原文抜粋 —

..........

そして「同じような事例を治した先生が埼玉にいるから、紹介する」とも言ってくださいました。
埼玉の先生にお預けしました。結果は治りませんでしたが、この方たちこそ、獣医さん!という素晴らしい先生方でした。
社宅生活になじめなかった私を気使ってダーリンは会社を辞めることを決心してくれました。
中小企業診断士という国家資格を取って自立を目指すことにしました。
千葉の実家に父が持っている貸家に移ることが決りました。
ここが、今も住んでいる都町です。
藤枝の獣医さんに「千葉市に引っ越すのですが、どなたか先生をご紹介ください。」と頼みました。
どんなに有名な先生でも、以前の先生にお世話になる気はもうありませんでした。
「山根先生という方が私の先輩です。埼玉の先生の同級生です。都町というところで開業いたしております。」
「えっ!!!都町ですか!!!私たちは都町に引っ越すのです」
ものすごい偶然です。
私は山根先生と出会うために藤枝に行った気がします。
藤枝にはたった、3か月しかおりませんでしたから。
その8
社宅生活は私にとって『ダメ』な事でした。
つくづく『普通の生活』を送っていなかったんだと思い知らされました。
澤辺さんだけでなくとても素敵な方々ともお会いできましたが、社宅生活になじめずにストレスを抱えてしまいました。
ダーリンは決心し、会社を辞めることにしました。
ダーリンは実は同期の中でも出世頭でした。
会社も彼に期待し、彼も会社に貢献していました。その彼が辞めるというので車内は大騒ぎです。
色々な方に呼び出され、退社の理由を聞かれます。
本当に申し訳ないことをしました。
しかし、彼は一大決心をしたのです。
コンサルタントの唯一の国家資格である『中小企業診断士』をとることです。
私も彼も『勉強大好き人間』です。
こんな事を書くと嫌味ですが、本当に知識やスキルが増えることが楽しくてしょうがないのです。
そして、その知識やスキルを使って私だったら自分の音楽や指導に活かし、彼も仕事に活かせることが楽しくて仕方ないのです。

..........

提供データ —
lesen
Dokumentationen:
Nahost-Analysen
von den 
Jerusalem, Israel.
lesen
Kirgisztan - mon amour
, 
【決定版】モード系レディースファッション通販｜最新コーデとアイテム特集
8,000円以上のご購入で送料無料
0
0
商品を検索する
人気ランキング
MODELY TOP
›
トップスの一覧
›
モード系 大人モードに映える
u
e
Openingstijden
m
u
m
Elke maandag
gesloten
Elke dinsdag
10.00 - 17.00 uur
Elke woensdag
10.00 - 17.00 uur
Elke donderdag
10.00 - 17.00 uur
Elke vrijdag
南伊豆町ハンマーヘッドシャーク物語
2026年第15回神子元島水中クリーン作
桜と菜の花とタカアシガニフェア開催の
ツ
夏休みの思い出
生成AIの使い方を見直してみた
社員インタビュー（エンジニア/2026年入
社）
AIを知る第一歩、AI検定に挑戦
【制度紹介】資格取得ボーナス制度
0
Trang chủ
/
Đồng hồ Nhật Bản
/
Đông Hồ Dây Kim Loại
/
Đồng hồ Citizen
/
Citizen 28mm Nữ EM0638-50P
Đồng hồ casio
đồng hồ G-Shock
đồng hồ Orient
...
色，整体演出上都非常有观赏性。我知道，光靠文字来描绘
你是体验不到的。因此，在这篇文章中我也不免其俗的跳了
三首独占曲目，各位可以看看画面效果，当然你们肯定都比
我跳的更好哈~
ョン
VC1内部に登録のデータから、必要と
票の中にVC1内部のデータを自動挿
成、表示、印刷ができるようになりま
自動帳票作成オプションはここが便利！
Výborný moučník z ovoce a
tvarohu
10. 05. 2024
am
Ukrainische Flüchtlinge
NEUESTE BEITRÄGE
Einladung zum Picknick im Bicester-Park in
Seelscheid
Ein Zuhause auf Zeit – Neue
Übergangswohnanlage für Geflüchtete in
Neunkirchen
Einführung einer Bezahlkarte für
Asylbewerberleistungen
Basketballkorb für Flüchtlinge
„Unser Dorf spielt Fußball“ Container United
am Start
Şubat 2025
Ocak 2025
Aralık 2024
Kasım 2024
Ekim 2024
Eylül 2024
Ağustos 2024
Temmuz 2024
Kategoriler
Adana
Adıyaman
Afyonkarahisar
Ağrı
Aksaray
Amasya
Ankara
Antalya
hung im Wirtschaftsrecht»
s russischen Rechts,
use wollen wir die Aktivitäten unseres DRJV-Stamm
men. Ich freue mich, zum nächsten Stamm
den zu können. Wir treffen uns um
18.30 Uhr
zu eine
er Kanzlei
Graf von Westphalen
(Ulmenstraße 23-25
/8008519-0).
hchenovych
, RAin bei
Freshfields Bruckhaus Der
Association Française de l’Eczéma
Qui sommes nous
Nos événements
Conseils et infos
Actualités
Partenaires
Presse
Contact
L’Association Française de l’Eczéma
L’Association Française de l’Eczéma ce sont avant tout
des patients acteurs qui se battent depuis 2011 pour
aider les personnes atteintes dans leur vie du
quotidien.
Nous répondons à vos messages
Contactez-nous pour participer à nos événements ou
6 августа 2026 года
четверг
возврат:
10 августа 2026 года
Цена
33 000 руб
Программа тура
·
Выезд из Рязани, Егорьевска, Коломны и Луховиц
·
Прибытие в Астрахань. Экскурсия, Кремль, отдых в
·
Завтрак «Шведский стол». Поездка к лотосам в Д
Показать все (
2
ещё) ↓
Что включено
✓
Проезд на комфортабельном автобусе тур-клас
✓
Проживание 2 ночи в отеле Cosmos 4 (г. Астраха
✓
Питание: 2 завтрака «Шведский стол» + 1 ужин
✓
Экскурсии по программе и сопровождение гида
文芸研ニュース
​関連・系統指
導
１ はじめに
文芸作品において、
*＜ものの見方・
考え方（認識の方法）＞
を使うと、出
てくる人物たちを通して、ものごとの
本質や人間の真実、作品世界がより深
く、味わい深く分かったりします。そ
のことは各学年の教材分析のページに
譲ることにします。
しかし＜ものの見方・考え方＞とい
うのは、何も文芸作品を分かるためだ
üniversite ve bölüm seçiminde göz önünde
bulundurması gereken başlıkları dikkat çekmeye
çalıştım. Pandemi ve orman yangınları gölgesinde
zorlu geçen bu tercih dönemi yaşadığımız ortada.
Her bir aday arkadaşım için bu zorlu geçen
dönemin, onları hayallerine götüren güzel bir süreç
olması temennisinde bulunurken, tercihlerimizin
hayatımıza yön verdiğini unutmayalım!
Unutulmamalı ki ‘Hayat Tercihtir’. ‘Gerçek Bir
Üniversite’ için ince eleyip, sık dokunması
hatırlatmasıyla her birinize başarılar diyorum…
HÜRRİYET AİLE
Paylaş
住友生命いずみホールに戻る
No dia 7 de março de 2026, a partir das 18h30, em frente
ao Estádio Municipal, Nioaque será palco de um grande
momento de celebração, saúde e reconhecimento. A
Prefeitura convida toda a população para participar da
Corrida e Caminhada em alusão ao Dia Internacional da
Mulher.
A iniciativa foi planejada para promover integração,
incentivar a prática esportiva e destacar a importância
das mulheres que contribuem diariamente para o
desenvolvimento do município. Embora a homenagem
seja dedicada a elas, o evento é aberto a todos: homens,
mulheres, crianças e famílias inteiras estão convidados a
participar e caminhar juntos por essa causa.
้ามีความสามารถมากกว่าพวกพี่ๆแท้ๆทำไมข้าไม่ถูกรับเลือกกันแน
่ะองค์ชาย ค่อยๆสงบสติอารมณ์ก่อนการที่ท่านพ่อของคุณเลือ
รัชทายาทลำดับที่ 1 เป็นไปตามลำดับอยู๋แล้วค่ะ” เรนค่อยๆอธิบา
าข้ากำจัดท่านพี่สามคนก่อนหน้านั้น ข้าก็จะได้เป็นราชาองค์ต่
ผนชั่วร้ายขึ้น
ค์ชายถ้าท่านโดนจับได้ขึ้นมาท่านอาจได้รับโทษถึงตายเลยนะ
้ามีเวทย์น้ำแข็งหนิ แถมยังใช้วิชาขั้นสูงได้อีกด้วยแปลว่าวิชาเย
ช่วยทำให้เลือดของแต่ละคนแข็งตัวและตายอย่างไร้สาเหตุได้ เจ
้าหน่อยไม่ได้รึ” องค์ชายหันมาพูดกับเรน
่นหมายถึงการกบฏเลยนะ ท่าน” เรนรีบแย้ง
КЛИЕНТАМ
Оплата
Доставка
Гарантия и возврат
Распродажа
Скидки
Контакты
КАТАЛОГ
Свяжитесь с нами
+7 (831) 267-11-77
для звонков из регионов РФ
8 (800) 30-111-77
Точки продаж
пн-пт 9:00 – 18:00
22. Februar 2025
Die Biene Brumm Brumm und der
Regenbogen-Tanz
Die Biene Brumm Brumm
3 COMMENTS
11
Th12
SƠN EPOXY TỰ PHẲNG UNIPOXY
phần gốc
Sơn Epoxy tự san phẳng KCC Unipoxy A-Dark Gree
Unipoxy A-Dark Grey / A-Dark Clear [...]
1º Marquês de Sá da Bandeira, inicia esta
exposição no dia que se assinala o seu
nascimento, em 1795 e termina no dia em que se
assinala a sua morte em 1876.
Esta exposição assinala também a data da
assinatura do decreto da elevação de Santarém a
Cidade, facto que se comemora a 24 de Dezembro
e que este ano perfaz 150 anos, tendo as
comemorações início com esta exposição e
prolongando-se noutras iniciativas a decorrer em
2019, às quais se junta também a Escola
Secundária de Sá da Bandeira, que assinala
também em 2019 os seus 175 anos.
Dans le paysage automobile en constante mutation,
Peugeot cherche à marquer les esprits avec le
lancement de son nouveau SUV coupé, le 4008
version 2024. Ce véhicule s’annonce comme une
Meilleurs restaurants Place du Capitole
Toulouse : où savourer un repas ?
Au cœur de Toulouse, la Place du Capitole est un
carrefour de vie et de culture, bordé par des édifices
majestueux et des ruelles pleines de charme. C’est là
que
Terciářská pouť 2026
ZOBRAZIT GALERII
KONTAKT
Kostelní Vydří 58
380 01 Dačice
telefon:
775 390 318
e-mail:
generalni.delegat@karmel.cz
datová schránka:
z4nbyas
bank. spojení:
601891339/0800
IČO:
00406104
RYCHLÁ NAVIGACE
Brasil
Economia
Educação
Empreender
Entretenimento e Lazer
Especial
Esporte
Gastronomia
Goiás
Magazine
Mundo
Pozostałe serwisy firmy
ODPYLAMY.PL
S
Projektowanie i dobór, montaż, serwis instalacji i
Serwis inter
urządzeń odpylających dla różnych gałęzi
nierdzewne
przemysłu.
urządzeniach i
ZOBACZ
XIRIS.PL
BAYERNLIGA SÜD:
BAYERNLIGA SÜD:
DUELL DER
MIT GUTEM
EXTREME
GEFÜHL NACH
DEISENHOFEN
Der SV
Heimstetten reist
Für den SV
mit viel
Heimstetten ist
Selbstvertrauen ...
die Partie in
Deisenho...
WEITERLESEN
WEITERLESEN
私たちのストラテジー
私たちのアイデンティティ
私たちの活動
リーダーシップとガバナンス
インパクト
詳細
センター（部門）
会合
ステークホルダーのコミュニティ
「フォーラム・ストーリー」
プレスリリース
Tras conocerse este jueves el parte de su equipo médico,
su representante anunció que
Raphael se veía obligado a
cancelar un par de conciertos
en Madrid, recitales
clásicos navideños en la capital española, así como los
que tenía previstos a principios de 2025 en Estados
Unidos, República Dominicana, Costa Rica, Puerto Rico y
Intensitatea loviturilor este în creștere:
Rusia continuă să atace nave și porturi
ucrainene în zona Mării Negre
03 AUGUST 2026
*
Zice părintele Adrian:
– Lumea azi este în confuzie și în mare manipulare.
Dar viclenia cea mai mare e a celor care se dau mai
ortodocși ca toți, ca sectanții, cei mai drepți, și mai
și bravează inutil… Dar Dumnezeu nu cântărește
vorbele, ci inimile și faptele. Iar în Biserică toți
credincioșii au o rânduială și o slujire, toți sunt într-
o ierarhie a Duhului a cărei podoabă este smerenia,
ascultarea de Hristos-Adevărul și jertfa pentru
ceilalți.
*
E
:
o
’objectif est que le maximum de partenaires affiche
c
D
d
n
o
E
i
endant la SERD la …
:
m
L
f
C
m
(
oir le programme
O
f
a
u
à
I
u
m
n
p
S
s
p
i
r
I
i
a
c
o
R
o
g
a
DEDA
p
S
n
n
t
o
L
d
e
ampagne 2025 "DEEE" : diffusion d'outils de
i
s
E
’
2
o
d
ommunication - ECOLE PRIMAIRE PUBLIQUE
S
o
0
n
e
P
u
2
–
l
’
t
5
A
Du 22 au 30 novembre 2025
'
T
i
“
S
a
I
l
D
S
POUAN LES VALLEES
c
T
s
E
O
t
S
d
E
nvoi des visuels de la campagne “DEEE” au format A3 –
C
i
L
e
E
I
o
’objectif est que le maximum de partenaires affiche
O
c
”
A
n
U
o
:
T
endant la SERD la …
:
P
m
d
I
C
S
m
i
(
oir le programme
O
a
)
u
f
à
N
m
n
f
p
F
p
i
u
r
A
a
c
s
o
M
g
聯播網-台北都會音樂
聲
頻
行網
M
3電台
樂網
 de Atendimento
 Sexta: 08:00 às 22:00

..........

作業課題 —
- 1) 転居の体験記について、次の問いにそれぞれ答えよ。
(a) 山根先生が開業している場所はどこか。
(b) 筆者が藤枝にいた期間はどれだけか。
(c) ダーリンが取ることにした国家資格は何か。
- 2) 転居の体験記に出てくる地名を、書かれているとおりの表記ですべて一度ずつ挙げよ。
- 3) 転居の体験記を、最後の文の次から続けて書け。

解答 —
- 1)
(a) 都町
(b) 3か月
(c) 中小企業診断士

- 2) 埼玉、千葉、都町、藤枝、千葉市

- 3)
彼にとって、中小企業診断士という仕事は天職に違いありません。
この資格はかなりの難関です。会社勤めをしながらではいつになっても取得できないでしょう。とくに、彼が当時置かれていた立場は二つのわらじを履くなんていう余裕はありませんでした。
会社側も渋々ながら承諾して下さり、彼は退社いたしました。
というわけで、ダーリンと一緒に千葉に帰ってまいりました。
友達が「まあ、お早いお帰りで」と迎えてくれます。
たった、4か月の社宅生活、今から思うと不思議な体験でした。
そしてその間に島田というところでド派手に演奏会まで開いちゃったのです。
澤辺さんのお知り合いが私の事を知り、ぜひ演奏会をしてほしいと依頼されて。
新居は父が持っている家です。
ここは、父方の祖母が『静かな独り暮らし』を夢見て父に買ってもらった家です。庭いじりも楽しいようにと庭はけっこう広いのですが、
家は小さな2階建てです。
いよいよ、この家が完成して「おふくろ、本当に一人で暮らすの?」となった時「嫌!」となり、そのあと、ずっと人に貸していた家です。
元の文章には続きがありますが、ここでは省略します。